Development of a high sensitive magnetic flux leakage instrument for imaging of localised flaws in small diameter ferromagnetic steel tubes

Abstract

The authors report the development of a high sensitive, 16 channel magnetic flux leakage (MFL) instrument for imaging of localised flaws in small diameter ferromagnetic steel tubes. The instrument consists of a magnetising unit of two bobbin coils wound on a ferrite core, a sensing unit of flexible giant magneto-resistive (GMR) sensor array and an image visualisation unit. 3D-non-linear finite-element modelling has been carried out to optimise the inter-coil spacing of the bobbin coils and to identify the number of GMR elements and their locations between the bobbin coils. A series of experiments has been carried out to evaluate the flaw detection performance of the MFL instrument.
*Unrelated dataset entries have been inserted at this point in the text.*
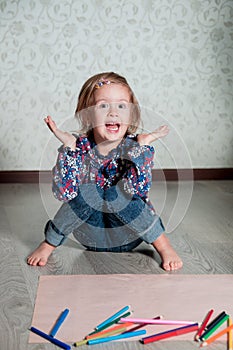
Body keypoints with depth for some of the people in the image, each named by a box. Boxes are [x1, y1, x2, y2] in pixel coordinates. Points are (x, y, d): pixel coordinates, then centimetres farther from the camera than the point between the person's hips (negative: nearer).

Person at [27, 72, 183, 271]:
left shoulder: (134, 147, -14)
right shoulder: (80, 146, -11)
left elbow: (138, 190, -30)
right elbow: (63, 193, -23)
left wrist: (142, 146, -31)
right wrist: (68, 147, -27)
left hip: (126, 237, -1)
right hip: (91, 237, 1)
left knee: (116, 194, -29)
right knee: (87, 191, -26)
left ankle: (163, 245, -10)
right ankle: (49, 244, -4)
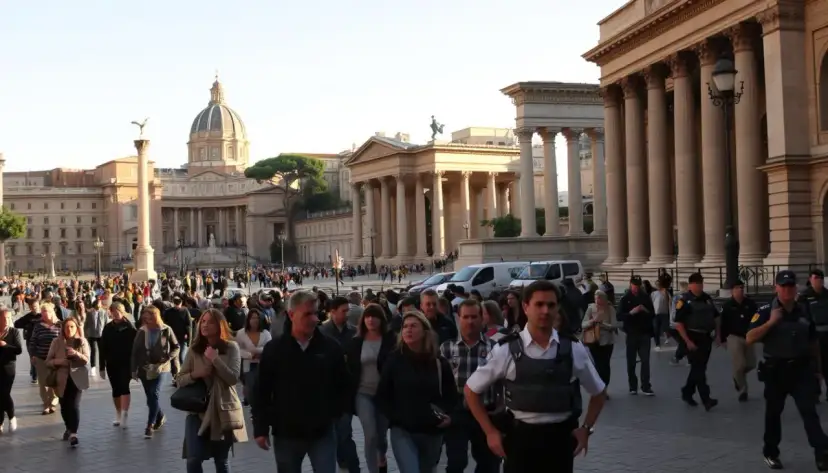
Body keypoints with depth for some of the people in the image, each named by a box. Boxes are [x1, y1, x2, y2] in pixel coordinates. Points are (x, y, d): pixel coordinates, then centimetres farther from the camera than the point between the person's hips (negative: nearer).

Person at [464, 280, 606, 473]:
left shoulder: (573, 349, -1)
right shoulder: (506, 350, -6)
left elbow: (598, 392, 14)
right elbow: (471, 390, 4)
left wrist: (585, 428, 3)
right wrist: (490, 432, 0)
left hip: (560, 439, 2)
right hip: (521, 438, -1)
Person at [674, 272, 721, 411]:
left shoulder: (707, 298, 9)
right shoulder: (684, 301, -11)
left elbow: (716, 317, 19)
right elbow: (679, 324, -14)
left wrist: (718, 334, 9)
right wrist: (687, 341, -19)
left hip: (706, 337, 7)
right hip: (693, 338, -7)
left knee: (698, 368, 14)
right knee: (699, 369, -8)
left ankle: (687, 393, 28)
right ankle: (706, 399, -10)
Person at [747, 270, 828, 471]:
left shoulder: (804, 310, 4)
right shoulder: (766, 311, -8)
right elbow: (749, 339, -17)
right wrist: (771, 322, -24)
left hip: (801, 369, 2)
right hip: (775, 370, -2)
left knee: (809, 410, -7)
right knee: (773, 412, 11)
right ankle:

Studies reveal that the instrument can image as small as 1.1 mm diameter hole and 0.46 mm deep shallow outer diameter circumferential notch in 17.2 mm diameter Mod. 9Cr-1Mo steel tubes used as steam generator material in prototype fast breeder reactor, with a signal-to-noise ratio better than 8 dB. Studies also indicate that intensity of MFL signal measured by the instrument increases with increase in hole diameter and notch depth. The instrument is portable and easy to use for field inspection of ferromagnetic steel components.